Commonwealth Fund warns against higher cost barriers to health care

19 Jun 2014

The latest report from the highly respected international foundation, the Commonwealth Fund, highlights the dangers of the Government's poorly designed system of patient co-payments for general practice, pathology and imaging visits.

AMA President, A/Prof Brian Owler, said this week that the report - Mirror, Mirror on the Wall, How the Performance of the U.S. Health Care System Compares Internationally - ranks 11 health systems across the globe on a range of criteria.

A/Prof Owler said the report shows that, despite the claims of the Government, Australia has a sustainable health system with the lowest level of expenditure on health as a percentage of GDP across all the countries included in the comparison.

“Australia's health system is performing quite well, ranked 4th overall.

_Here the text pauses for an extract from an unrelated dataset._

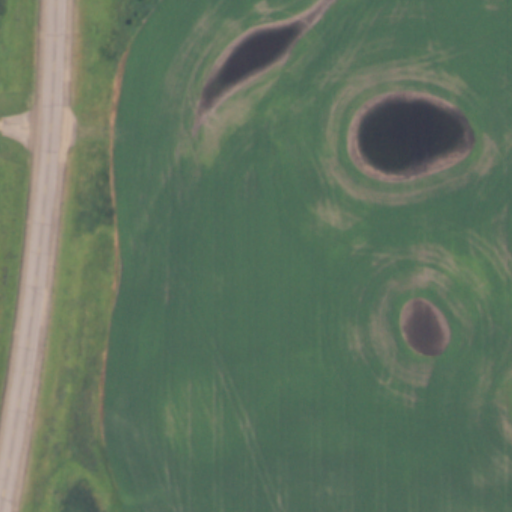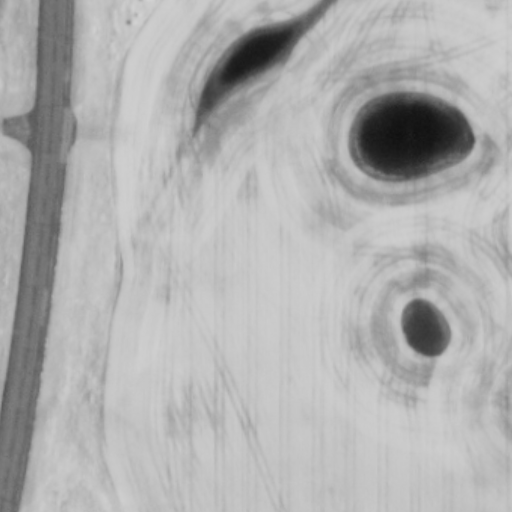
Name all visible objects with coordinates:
road: (27, 129)
road: (44, 257)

However, the report also shows that the cost of accessing health care for patients is a significant issue. Australia was ranked towards the bottom (9th) on cost-related problems in accessing health care,” A/Prof Owler said.

“According to the report, 16 per cent of Australians in 2013 did not fill a prescription; skipped recommended medical tests, treatment, or follow-up; or had a medical problem but did not visit a doctor or clinic in the past year because of cost."

“This is the situation now, before the introduction of a co-payment. The Government’s co-payment will significantly increase the cost barriers to quality health care for Australians, especially the poorest and sickest.

“The Government must scrap the proposed co-payment model and seek expert health advice on a better policy direction,” A/Prof Owler said

The AMA has previously said that it is not opposed to co-payments and that the AMA is well-positioned to help the Government design a fairer and more equitable model that meets the needs of patients, medical practices, and the Government.